Seven Scrumptious Strawberry Recipes

It's that time of year!!! Strawberry time!
Hurray!
Who doesn't love strawberries? (well apparently some people don't--like my 3-year-old. go figure)
But for the most part, everyone agrees that strawberries are just scrumptious.  And this time of year, they are fresh, (more likely to be) local, and (relatively) inexpensive. I just picked up a big 'ol container full at Costco and can't wait to eat them. :)

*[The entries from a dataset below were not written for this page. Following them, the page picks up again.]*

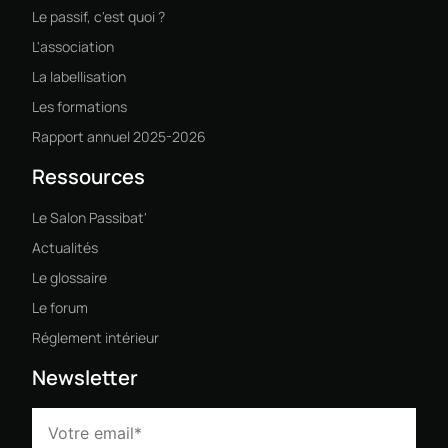
Le passif, c'est quoi ?
L'association
La labellisation
Les formations
Rapport annuel 2025-2026
Ressources
Le Salon Passibat'
Actualités
Le glossaire
Le forum
Réglement intérieur
Newsletter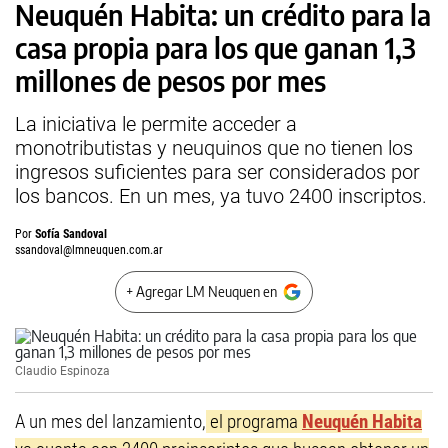
Neuquén Habita: un crédito para la
casa propia para los que ganan 1,3
millones de pesos por mes
La iniciativa le permite acceder a
monotributistas y neuquinos que no tienen los
ingresos suficientes para ser considerados por
los bancos. En un mes, ya tuvo 2400 inscriptos.
Por
Sofía Sandoval
ssandoval@lmneuquen.com.ar
+ Agregar LM Neuquen en
Claudio Espinoza
A un mes del lanzamiento,
el programa
Neuquén Habita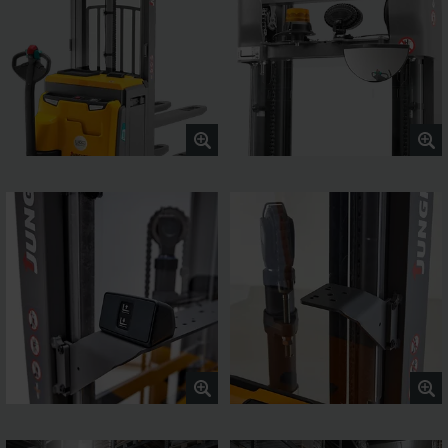
precis stapling.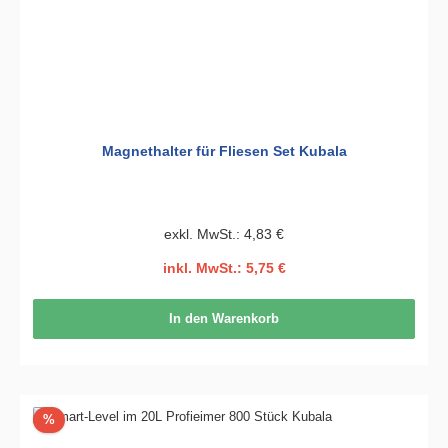
Magnethalter für Fliesen Set Kubala
exkl. MwSt.: 4,83 €
inkl. MwSt.: 5,75 €
In den Warenkorb
Rabatt
%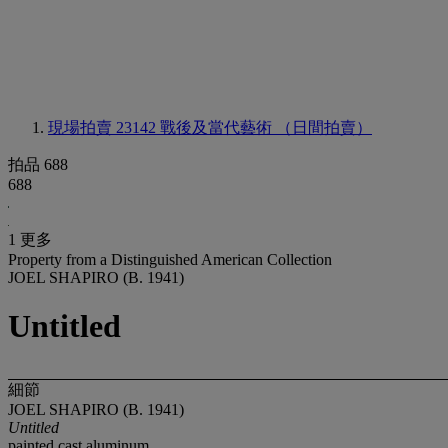
現場拍賣 23142
戰後及當代藝術 （日間拍賣）
拍品 688
688
1 更多
Property from a Distinguished American Collection
JOEL SHAPIRO (B. 1941)
Untitled
細節
JOEL SHAPIRO (B. 1941)
Untitled
painted cast aluminum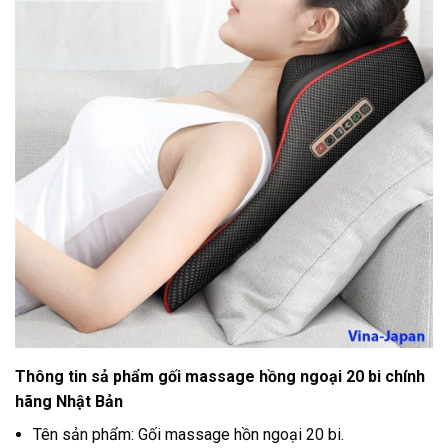
Thông tin sả phẩm gối massage hồng ngoại 20 bi chính
hãng Nhật Bản
Tên sản phẩm: Gối massage hồn ngoại 20 bi.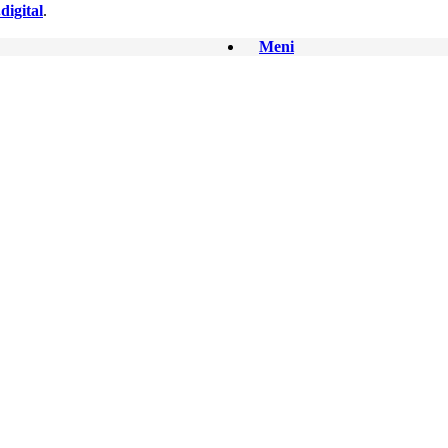
digital
.
Meni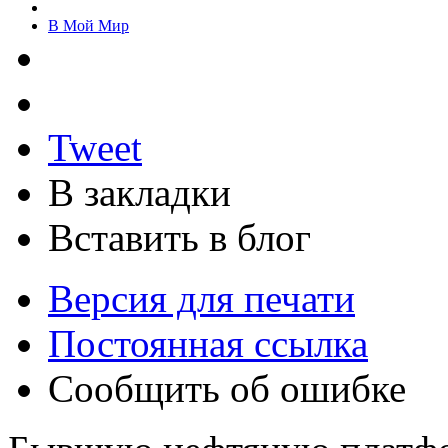
В Мой Мир
Tweet
В закладки
Вставить в блог
Версия для печати
Постоянная ссылка
Сообщить об ошибке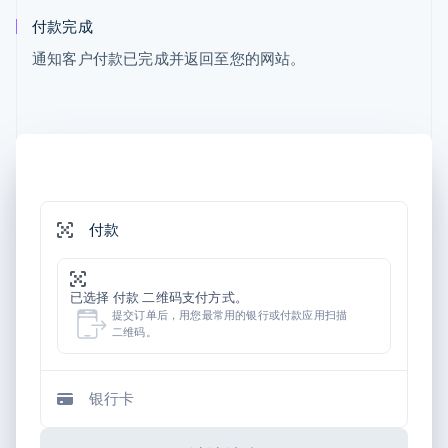
付款完成
通知客户付款已完成并返回至您的网站。
付款
已选择 付款 二维码支付方式。
提交订单后，用您最常用的银行或付款应用扫描
二维码。
银行卡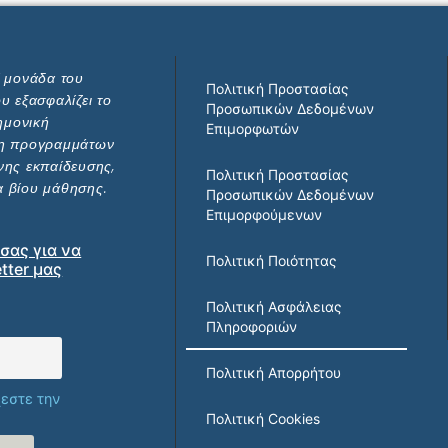
ί μονάδα του
Πολιτική Προστασίας
υ εξασφαλίζει το
Προσωπικών Δεδομένων
ημονική
Επιμορφωτών
ξη προγραμμάτων
νης εκπαίδευσης,
Πολιτική Προστασίας
ια βίου μάθησης.
Προσωπικών Δεδομένων
Επιμορφούμενων
σας για να
Πολιτική Ποιότητας
tter μας
Πολιτική Ασφάλειας
Πληροφοριών
Πολιτική Απορρήτου
εστε την
Πολιτική Cookies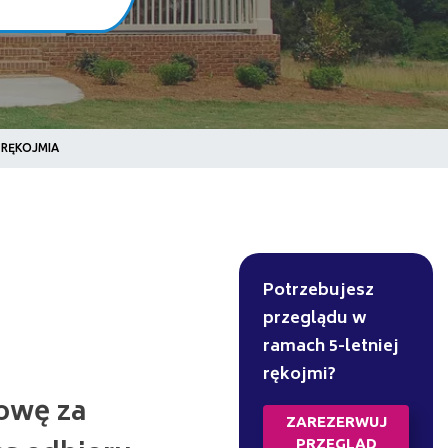
 RĘKOJMIA
Potrzebujesz
przeglądu w
ramach 5-letniej
rękojmi?
mowę za
ZAREZERWUJ
PRZEGLĄD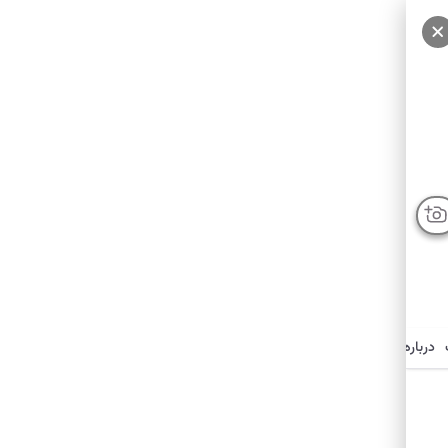
درباره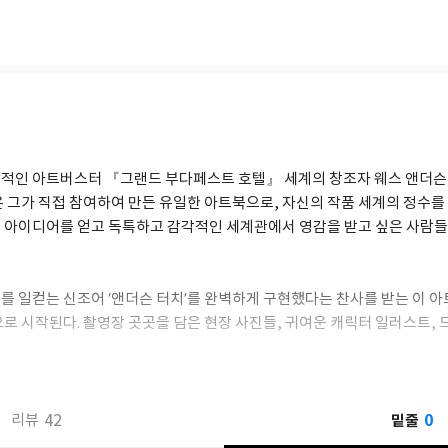
적인 아트버스터 『그랜드 부다페스트 호텔』 세계의 창조자 웨스 앤더슨
은 그가 직접 참여하여 만든 유일한 아트북으로, 자신의 작품 세계의 정수
 아이디어를 얻고 독특하고 감각적인 세계관에서 영감을 받고 싶은 사람
를 일컫는 신조어 ‘앤더슨 터치’를 완벽하게 구현했다는 찬사를 받는 이 
로 시작된다. 촬영장 곳곳을 담은 현장 사진들, 귀여운 캐릭터 일러스트, 드
런스 영화 카드, 다양한 아트워크 등 이전에 공개된 적 없는 볼거리가 25
이지나 시선을 붙들어 고정시킨다. 영화 속 영상미를 책의 형태로 완벽하게 
고 덮어버리기 아쉬울 만큼 세심하고 풍성한 그 만듦새를 만끽하시길.
0
42
밑줄
리뷰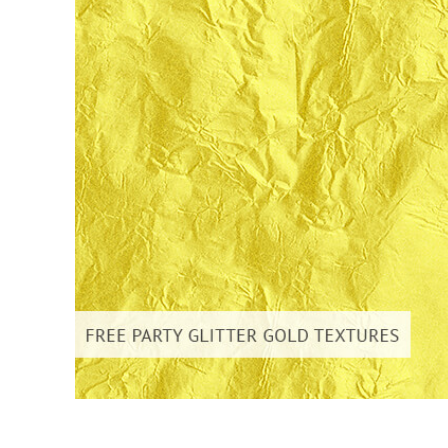
Produk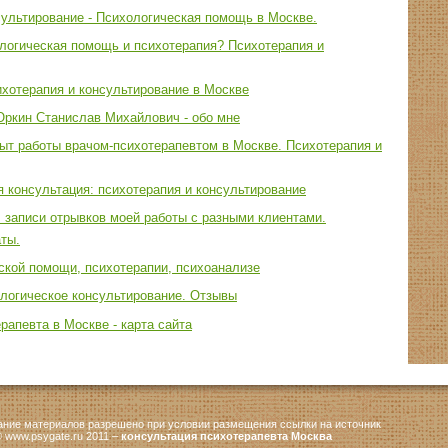
ультирование - Психологическая помощь в Москве.
логическая помощь и психотерапия? Психотерапия и
ихотерапия и консультирование в Москве
Юркин Станислав Михайлович - обо мне
ыт работы врачом-психотерапевтом в Москве. Психотерапия и
 консультация: психотерапия и консультирование
 записи отрывков моей работы с разными клиентами.
ты.
ской помощи, психотерапии, психоанализе
ологическое консультирование. Отзывы
рапевта в Москве - карта сайта
ание материалов разрешено при условии размещения ссылки на источник
 www.psygate.ru 2011 –
консультация психотерапевта Москва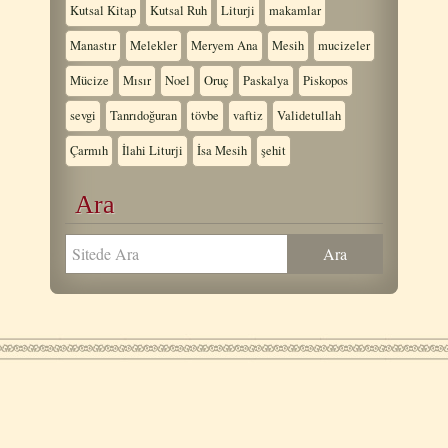
Kutsal Kitap
Kutsal Ruh
Liturji
makamlar
Manastır
Melekler
Meryem Ana
Mesih
mucizeler
Mücize
Mısır
Noel
Oruç
Paskalya
Piskopos
sevgi
Tanrıdoğuran
tövbe
vaftiz
Validetullah
Çarmıh
İlahi Liturji
İsa Mesih
şehit
Ara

It's hard to improve on just a fresh strawberry, but here are some of our favorite strawberry recipes we've posted about her at Everyday Art. Looking through them makes me realize that I've failed to put some of my favorite recipes up! So, someday soon hopefully you'll see posts with my favorite Strawberry-Rhubarb Pie and also my Strawbery-Pepper-Pecan jam! YUM!

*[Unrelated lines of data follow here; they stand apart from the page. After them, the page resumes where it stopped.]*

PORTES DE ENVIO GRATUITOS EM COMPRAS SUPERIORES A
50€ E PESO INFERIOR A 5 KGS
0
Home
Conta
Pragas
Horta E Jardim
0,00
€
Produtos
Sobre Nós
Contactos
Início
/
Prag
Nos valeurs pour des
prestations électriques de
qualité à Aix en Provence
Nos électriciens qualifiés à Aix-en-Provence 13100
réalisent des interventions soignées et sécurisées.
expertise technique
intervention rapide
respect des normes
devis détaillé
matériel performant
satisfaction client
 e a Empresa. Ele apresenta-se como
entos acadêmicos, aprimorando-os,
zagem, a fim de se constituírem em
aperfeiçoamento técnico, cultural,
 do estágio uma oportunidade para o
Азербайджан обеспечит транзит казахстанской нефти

But, you won't be missing much with these great recipes. Take your pick of recipes and enjoy!


1. The Healthy, Vegan, Raw Strawberry Oat-Almond Bars. I could go for one of those right about now....



2. Rustic Strawberry Cake. Perfect with a dollop of whip cream on top. 



3. Fun, Fancy, Strawberry Puff Pasty. That creamy layer? Oh, it's delicious--cream cheese, sour cream, orange zest...yum!


4. Strawberry-Rhubarb Jam. Can't go wrong here! Love this on bread, ice cream, crackers or, um, just with a spoon.



5. Strawberry Scones. Not even a little bit healthy but oh so decadent and delicious!

6. Of course we had to include Fresh Strawberry Pie. It's a classic for a great reason. This link has several versions--take your pick. 


7. Breakfast Banana Split. Healthy, yummy, and just something new and fun to do.